Risks to Economic Growth: Housing, Corporate Capital Expenditures and Consumer Spending on the Upside; Global Slowdown and Geopolitical Risk on the Downside:

The normalization of private credit markets took center stage for promoting GDP growth in the second half of the 2014 outlook, with half of the respondents considering it the most important factor, followed by FOMC interest rate actions and China. 

Upside and downside risks to the growth forecasts varied among respondents, with housing being cited most frequently as an upside and downside risk. The most oft-cited upside risks included stronger than expected corporate capital expenditures, recovery of the housing market, and consumer spending.
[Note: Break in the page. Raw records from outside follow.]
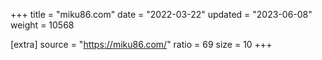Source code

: +++
title = "miku86.com"
date = "2022-03-22"
updated = "2023-06-08"
weight = 10568

[extra]
source = "https://miku86.com/"
ratio = 69
size = 10
+++
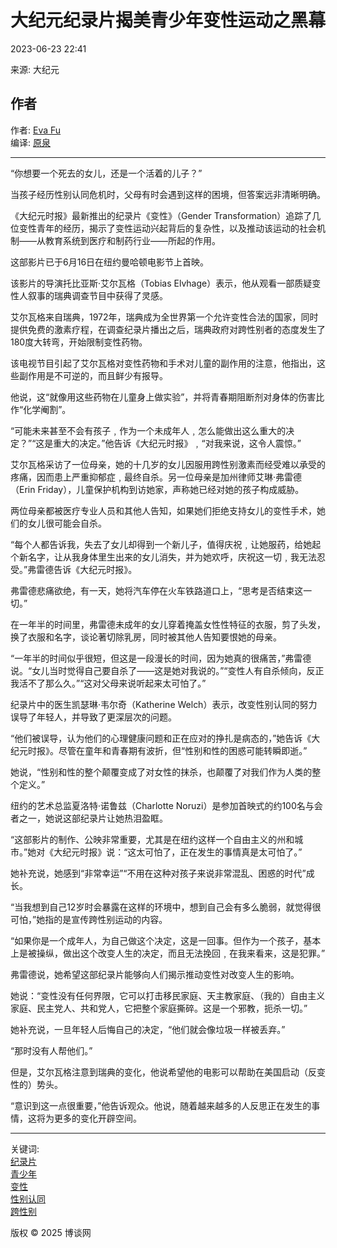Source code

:# 大纪元纪录片揭美青少年变性运动之黑幕

2023-06-23 22:41

来源: 大纪元

## 作者

作者: [Eva Fu](https://botanwang.com/taxonomy/eva%7Cfu.html)  
编译: [原泉](https://botanwang.com/taxonomy/%E5%8E%9F%E6%B3%89.html)  

---

“你想要一个死去的女儿，还是一个活着的儿子？”

当孩子经历性别认同危机时，父母有时会遇到这样的困境，但答案远非清晰明确。

《大纪元时报》最新推出的纪录片《变性》（Gender Transformation）追踪了几位变性青年的经历，揭示了变性运动兴起背后的复杂性，以及推动该运动的社会机制——从教育系统到医疗和制药行业——所起的作用。

这部影片已于6月16日在纽约曼哈顿电影节上首映。

该影片的导演托比亚斯‧艾尔瓦格（Tobias Elvhage）表示，他从观看一部质疑变性人叙事的瑞典调查节目中获得了灵感。

艾尔瓦格来自瑞典，1972年，瑞典成为全世界第一个允许变性合法的国家，同时提供免费的激素疗程，在调查纪录片播出之后，瑞典政府对跨性别者的态度发生了180度大转弯，开始限制变性药物。

该电视节目引起了艾尔瓦格对变性药物和手术对儿童的副作用的注意，他指出，这些副作用是不可逆的，而且鲜少有报导。

他说，这“就像用这些药物在儿童身上做实验”，并将青春期阻断剂对身体的伤害比作“化学阉割”。

“可能未来甚至不会有孩子﹐作为一个未成年人﹐怎么能做出这么重大的决定？”“这是重大的决定。”他告诉《大纪元时报》﹐“对我来说，这令人震惊。”

艾尔瓦格采访了一位母亲，她的十几岁的女儿因服用跨性别激素而经受难以承受的疼痛，因而患上严重抑郁症﹐最终自杀。另一位母亲是加州律师艾琳‧弗雷德（Erin Friday），儿童保护机构到访她家，声称她已经对她的孩子构成威胁。

两位母亲都被医疗专业人员和其他人告知，如果她们拒绝支持女儿的变性手术，她们的女儿很可能会自杀。

“每个人都告诉我，失去了女儿却得到一个新儿子，值得庆祝﹐让她服药，给她起个新名字，让从我身体里生出来的女儿消失，并为她欢呼，庆祝这一切﹐我无法忍受。”弗雷德告诉《大纪元时报》。

弗雷德悲痛欲绝，有一天，她将汽车停在火车铁路道口上，“思考是否结束这一切。”

在一年半的时间里，弗雷德未成年的女儿穿着掩盖女性性特征的衣服，剪了头发，换了衣服和名字，谈论著切除乳房，同时被其他人告知要恨她的母亲。

“一年半的时间似乎很短，但这是一段漫长的时间，因为她真的很痛苦，”弗雷德说。“女儿当时觉得自己要自杀了——这是她对我说的。”“变性人有自杀倾向，反正我活不了那么久。”“这对父母来说听起来太可怕了。”

纪录片中的医生凯瑟琳‧韦尔奇（Katherine Welch）表示，改变性别认同的努力误导了年轻人，并导致了更深层次的问题。

“他们被误导，认为他们的心理健康问题和正在应对的挣扎是病态的，”她告诉《大纪元时报》。尽管在童年和青春期有波折，但“性别和性的困惑可能转瞬即逝。”

她说，“性别和性的整个颠覆变成了对女性的抹杀，也颠覆了对我们作为人类的整个定义。”

纽约的艺术总监夏洛特‧诺鲁兹（Charlotte Noruzi）是参加首映式的约100名与会者之一，她说这部纪录片让她热泪盈眶。

“这部影片的制作、公映非常重要，尤其是在纽约这样一个自由主义的州和城市。”她对《大纪元时报》说：“这太可怕了，正在发生的事情真是太可怕了。”

她补充说，她感到“非常幸运”“不用在这种对孩子来说非常混乱、困惑的时代”成长。

“当我想到自己12岁时会暴露在这样的环境中，想到自己会有多么脆弱，就觉得很可怕，”她指的是宣传跨性别运动的内容。

“如果你是一个成年人，为自己做这个决定，这是一回事。但作为一个孩子，基本上是被操纵，做出这个改变人生的决定，而且无法挽回﹐在我来看来，这是犯罪。”

弗雷德说，她希望这部纪录片能够向人们揭示推动变性对改变人生的影响。

她说：“变性没有任何界限，它可以打击移民家庭、天主教家庭、（我的）自由主义家庭、民主党人、共和党人，它把整个家庭撕碎。这是一个邪教，扼杀一切。”

她补充说，一旦年轻人后悔自己的决定，“他们就会像垃圾一样被丢弃。”

“那时没有人帮他们。”

但是，艾尔瓦格注意到瑞典的变化，他说希望他的电影可以帮助在美国启动（反变性的）势头。

“意识到这一点很重要，”他告诉观众。他说，随着越来越多的人反思正在发生的事情，这将为更多的变化开辟空间。

---

关键词:  
[纪录片](https://botanwang.com/taxonomy/term/12862)  
[青少年](https://botanwang.com/taxonomy/%E9%9D%92%E5%B0%91%E5%B9%B4.html)  
[变性](https://botanwang.com/taxonomy/%E5%8F%98%E6%80%A7.html)  
[性别认同](https://botanwang.com/taxonomy/%E6%80%A7%E5%88%AB%E8%AE%A4%E5%90%8C.html)  
[跨性别](https://botanwang.com/taxonomy/%E8%B7%A8%E6%80%A7%E5%88%AB.html)  

版权 © 2025 博谈网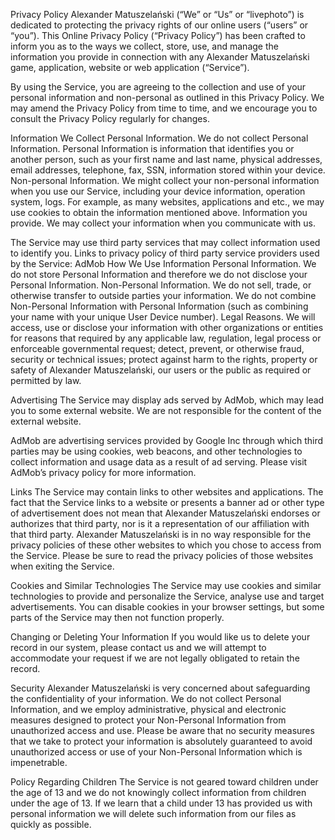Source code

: Privacy Policy
Alexander Matuszelański (“We” or “Us” or “livephoto”) is dedicated to protecting the privacy rights of our online users (“users” or “you”). This Online Privacy Policy (“Privacy Policy”) has been crafted to inform you as to the ways we collect, store, use, and manage the information you provide in connection with any Alexander Matuszelański game, application, website or web application (“Service”).
 
By using the Service, you are agreeing to the collection and use of your personal information and non-personal as outlined in this Privacy Policy. We may amend the Privacy Policy from time to time, and we encourage you to consult the Privacy Policy regularly for changes.
 
Information We Collect
Personal Information. We do not collect Personal Information. Personal Information is information that identifies you or another person, such as your first name and last name, physical addresses, email addresses, telephone, fax, SSN, information stored within your device.
Non-personal Information. We might collect your non-personal information when you use our Service, including your device information, operation system, logs. For example, as many websites, applications and etc., we may use cookies to obtain the information mentioned above.
Information you provide. We may collect your information when you communicate with us.
 
The Service may use third party services that may collect information used to identify you.
Links to privacy policy of third party service providers used by the Service:
AdMob 
How We Use Information
Personal Information. We do not store Personal Information and therefore we do not disclose your Personal Information.
Non-Personal Information. We do not sell, trade, or otherwise transfer to outside parties your information. We do not combine Non-Personal Information with Personal Information (such as combining your name with your unique User Device number).
Legal Reasons. We will access, use or disclose your information with other organizations or entities for reasons that required by any applicable law, regulation, legal process or enforceable governmental request; detect, prevent, or otherwise fraud, security or technical issues; protect against harm to the rights, property or safety of Alexander Matuszelański, our users or the public as required or permitted by law.
 
Advertising
The Service may display ads served by AdMob, which may lead you to some external website. We are not responsible for the content of the external website.
 
AdMob are advertising services provided by Google Inc through which third parties may be using cookies, web beacons, and other technologies to collect information and usage data as a result of ad serving. Please visit AdMob’s privacy policy for more information.

Links
The Service may contain links to other websites and applications. The fact that the Service links to a website or presents a banner ad or other type of advertisement does not mean that Alexander Matuszelański endorses or authorizes that third party, nor is it a representation of our affiliation with that third party. Alexander Matuszelański is in no way responsible for the privacy policies of these other websites to which you chose to access from the Service. Please be sure to read the privacy policies of those websites when exiting the Service.
 
Cookies and Similar Technologies
The Service may use cookies and similar technologies to provide and personalize the Service, analyse use and target advertisements. You can disable cookies in your browser settings, but some parts of the Service may then not function properly.
 
Changing or Deleting Your Information
If you would like us to delete your record in our system, please contact us and we will attempt to accommodate your request if we are not legally obligated to retain the record.
 
Security
Alexander Matuszelański is very concerned about safeguarding the confidentiality of your information. We do not collect Personal Information, and we employ administrative, physical and electronic measures designed to protect your Non-Personal Information from unauthorized access and use. Please be aware that no security measures that we take to protect your information is absolutely guaranteed to avoid unauthorized access or use of your Non-Personal Information which is impenetrable.
 
Policy Regarding Children
The Service is not geared toward children under the age of 13 and we do not knowingly collect information from children under the age of 13. If we learn that a child under 13 has provided us with personal information we will delete such information from our files as quickly as possible.
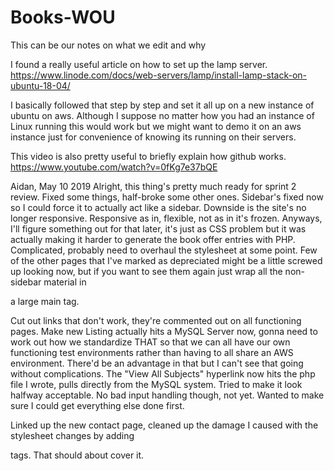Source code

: # Books-WOU

This can be our notes on what we edit and why

I found a really useful article on how to set up the lamp server.
https://www.linode.com/docs/web-servers/lamp/install-lamp-stack-on-ubuntu-18-04/

I basically followed that step by step and set it all up on a new instance of ubuntu on aws.
Although I suppose no matter how you had an instance of Linux running this would work but we might want to demo it on an aws instance just for convenience of knowing its running on their servers.

This video is also pretty useful to briefly explain how github works.
https://www.youtube.com/watch?v=0fKg7e37bQE

Aidan, May 10 2019
Alright, this thing's pretty much ready for sprint 2 review. Fixed some things, half-broke some other ones. Sidebar's fixed now so I could force it to actually act like a sidebar. Downside is the site's
no longer responsive. Responsive as in, flexible, not as in it's frozen. Anyways, I'll figure something out for that later, it's just as CSS problem but it was actually making it harder to generate
the book offer entries with PHP. Complicated, probably need to overhaul the stylesheet at some point. Few of the other pages that I've marked as depreciated might be a little screwed up looking now, but
if you want to see them again just wrap all the non-sidebar material in <main> a large main tag.

Cut out links that don't work, they're commented out on all functioning pages. Make new Listing actually hits a MySQL Server now, gonna need to work out how we standardize THAT so that we can all have our own
functioning test environments rather than having to all share an AWS environment. There'd be an advantage in that but I can't see that going without complications. The "View All Subjects" hyperlink now hits
the php file I wrote, pulls directly from the MySQL system. Tried to make it look halfway acceptable. No bad input handling though, not yet. Wanted to make sure I could get everything else done first.

Linked up the new contact page, cleaned up the damage I caused with the stylesheet changes by adding <main> tags. That should about cover it.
Global slowdown, geopolitical risk, and weaker than expected housing recoveries were the main downside risks.

Washington DC Gridlock:

Corporate tax reforms and immigration reform were noted as the two pending economically significant issues most impacted by the "gridlock." Trade talks and a long-term budget were also mentioned, as well as GSE reform, banking regulation, healthcare reform, and appropriations.

Impact of Regulatory Policy:

Nearly 57 percent of respondents estimated up to 50 basis points reduction of GDP growth in 2014.

Oil Prices:

Panelists placed an 80 percent chance on WTI oil prices remaining between $85 per barrel and $115 per barrel in 2014, with a 10 percent chance of prices moving either above or below this range. The most likely scenario - prices remaining between $85 and $115 - was expected to have no effect on GDP growth.